DELANO -- Shaylyn Anela Pinoliar was walking to school Wednesday morning just like she had most days since kindergarten.

But when Shaylyn, 12, crossed Browning Road with her brother walking behind her, a car turning right didn't see her and ran her over, police said.

By the time she arrived at the hospital, she was pronounced dead.

"When I came, they were doing CPR, but I already knew something was terribly wrong," said Shaylyn's grandmother, Zelma Pinoliar.

At 7:32 a.m., Shaylyn was crossing the street, said Cmdr. Lynn Venables of the Delano Police Department.

Blanca Felix Leon, 26, was driving eastbound on Summer Drive. She stopped at the stop sign at the corner of Summer and Browning, Venables said. She started to turn right onto Browning, but heard that she hit something. Leon got out of her car and saw Shaylyn.

Shaylyn was taken to Delano Regional Medical Center, where she was pronounced dead, Venables said.

Leon was only driving a few miles per hour at the time, Venables said. But she was driving a Ford F-250 pick-up truck.

"That's probably why it caused as much damage as it did," Venables said.

The investigation into the crash is ongoing, so Venables did not know if Leon will face charges.
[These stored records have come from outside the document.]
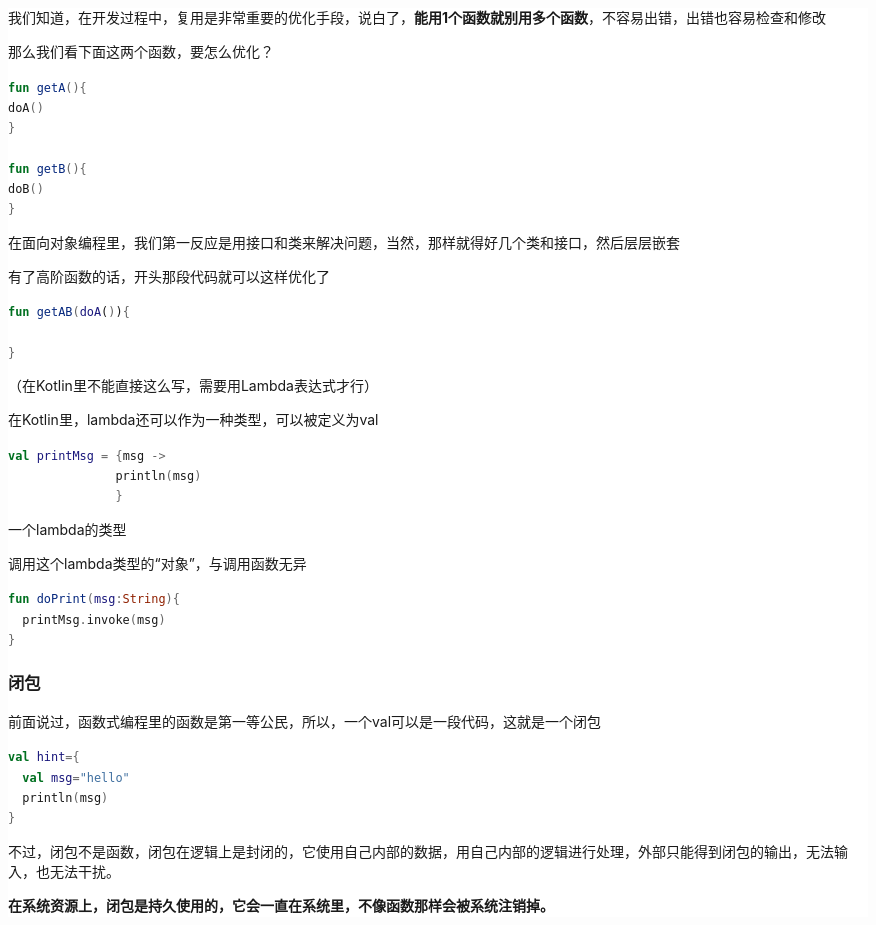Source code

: 我们知道，在开发过程中，复用是非常重要的优化手段，说白了，**能用1个函数就别用多个函数**，不容易出错，出错也容易检查和修改

那么我们看下面这两个函数，要怎么优化？

```kotlin
fun getA(){
doA()
}

fun getB(){
doB()
}
```

在面向对象编程里，我们第一反应是用接口和类来解决问题，当然，那样就得好几个类和接口，然后层层嵌套

有了高阶函数的话，开头那段代码就可以这样优化了

```kotlin
fun getAB(doA()){

}
```

（在Kotlin里不能直接这么写，需要用Lambda表达式才行）

在Kotlin里，lambda还可以作为一种类型，可以被定义为val

```kotlin
val printMsg = {msg -> 
               println(msg)
               }
```

一个lambda的类型

调用这个lambda类型的“对象”，与调用函数无异

```kotlin
fun doPrint(msg:String){
  printMsg.invoke(msg)
}
```



### 闭包

前面说过，函数式编程里的函数是第一等公民，所以，一个val可以是一段代码，这就是一个闭包

```kotlin
val hint={
  val msg="hello"
  println(msg)
}
```

不过，闭包不是函数，闭包在逻辑上是封闭的，它使用自己内部的数据，用自己内部的逻辑进行处理，外部只能得到闭包的输出，无法输入，也无法干扰。

**在系统资源上，闭包是持久使用的，它会一直在系统里，不像函数那样会被系统注销掉。**
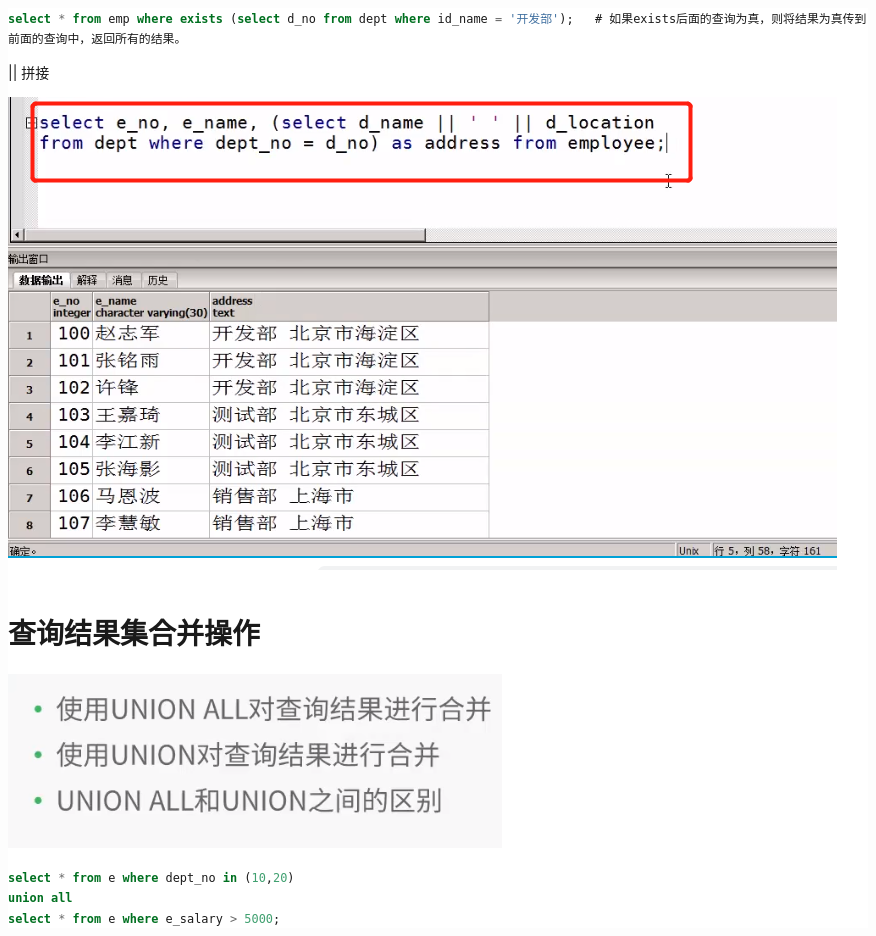

```sql
select * from emp where exists (select d_no from dept where id_name = '开发部');	# 如果exists后面的查询为真，则将结果为真传到前面的查询中，返回所有的结果。
```

|| 拼接

![image-20220523222007019](postgresql笔记/image-20220523222007019.png)



# 查询结果集合并操作

![image-20220523222220155](postgresql笔记/image-20220523222220155.png)

```sql
select * from e where dept_no in (10,20)
union all
select * from e where e_salary > 5000;
```

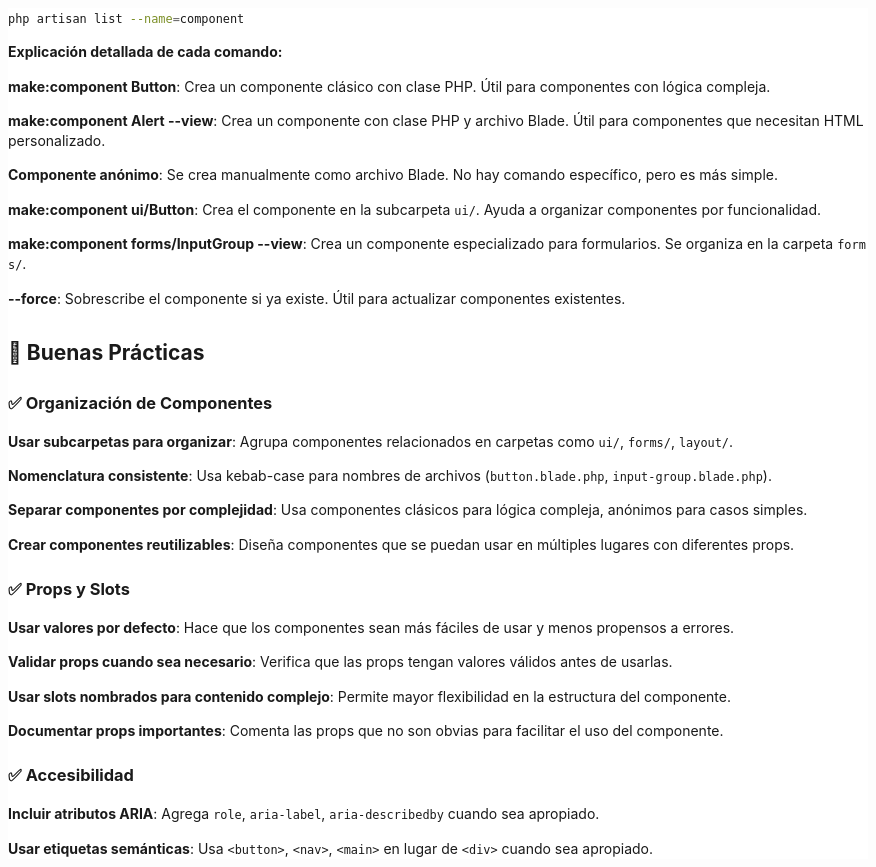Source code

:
 ```bash
php artisan list --name=component
```

**Explicación detallada de cada comando:**

**make:component Button**: Crea un componente clásico con clase PHP. Útil para componentes con lógica compleja.

**make:component Alert --view**: Crea un componente con clase PHP y archivo Blade. Útil para componentes que necesitan HTML personalizado.

**Componente anónimo**: Se crea manualmente como archivo Blade. No hay comando específico, pero es más simple.

**make:component ui/Button**: Crea el componente en la subcarpeta `ui/`. Ayuda a organizar componentes por funcionalidad.

**make:component forms/InputGroup --view**: Crea un componente especializado para formularios. Se organiza en la carpeta `forms/`.

**--force**: Sobrescribe el componente si ya existe. Útil para actualizar componentes existentes.

## 🎯 **Buenas Prácticas**

### ✅ **Organización de Componentes**

**Usar subcarpetas para organizar**: Agrupa componentes relacionados en carpetas como `ui/`, `forms/`, `layout/`.

**Nomenclatura consistente**: Usa kebab-case para nombres de archivos (`button.blade.php`, `input-group.blade.php`).

**Separar componentes por complejidad**: Usa componentes clásicos para lógica compleja, anónimos para casos simples.

**Crear componentes reutilizables**: Diseña componentes que se puedan usar en múltiples lugares con diferentes props.

### ✅ **Props y Slots**

**Usar valores por defecto**: Hace que los componentes sean más fáciles de usar y menos propensos a errores.

**Validar props cuando sea necesario**: Verifica que las props tengan valores válidos antes de usarlas.

**Usar slots nombrados para contenido complejo**: Permite mayor flexibilidad en la estructura del componente.

**Documentar props importantes**: Comenta las props que no son obvias para facilitar el uso del componente.

### ✅ **Accesibilidad**

**Incluir atributos ARIA**: Agrega `role`, `aria-label`, `aria-describedby` cuando sea apropiado.

**Usar etiquetas semánticas**: Usa `<button>`, `<nav>`, `<main>` en lugar de `<div>` cuando sea apropiado.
Shaylyn's grandmother said she wants justice for her granddaughter.

"Of course I feel anger. That's number one," she said.

Shaylyn was the favorite of her 13 grandchildren, she said, fighting back tears. She was great at watching the younger grandchildren.

She would often tell her younger siblings and cousins, "When you grow up, I'll teach you baseball," Pinoliar said.

Shaylyn was athletic and played baseball and basketball. She also played games and puzzles with her family every night, Pinoliar said.

On Wednesday, Shaylyn's middle school, La Vina Middle School, was supposed to announce who made the junior varsity basketball team. Shaylyn's name was on that list, said Jennifer Townson, the school's principal.

But the school didn't post the list out of respect for Shaylyn's family, Townson said.

Shaylyn always had a large group of friends around her, Townson said. And her friends didn't just come from one activity. They were from sports, music and class.

On Oct. 31, Shaylyn won La Vina's citizenship award, an award given to a student each trimester.

Those who win do so for "being the type of person who others want to be around," Townson said.

There are only 750 kids at La Vina, and some have been together since kindergarten. So, Shaylyn's death was felt at the school, Townson said.

The district sent over four therapists who were busy consoling students and staff all day, she said. The therapists will be at the school the rest of the week.

To honor Shaylyn on Thursday, everyone at the school is supposed to wear purple -- her favorite color. That idea came from some of La Vina's students, Townson said.

Any other memorials, like a ceremony at the school or a full page yearbook ad, will be at the consent of Shaylyn's parents, Townson said.

In light of the accident, Delano Union School District is rethinking all its safety measures for students who walk to school, said Mark Luque, assistant superintendent of educational services.

For the first time, on Wednesday afternoon the district placed crossing guards at the intersection where Shaylyn was killed. That's now going to be a regular practice, Luque said.

The district is going to work with the city to find other ways to prevent future accidents, he said.

In the meantime, Delano's close-knit school district is mourning Shaylyn's death, Luque said.

"She was just a great kid," he said. "You never want to lose any kid, but her future was limitless."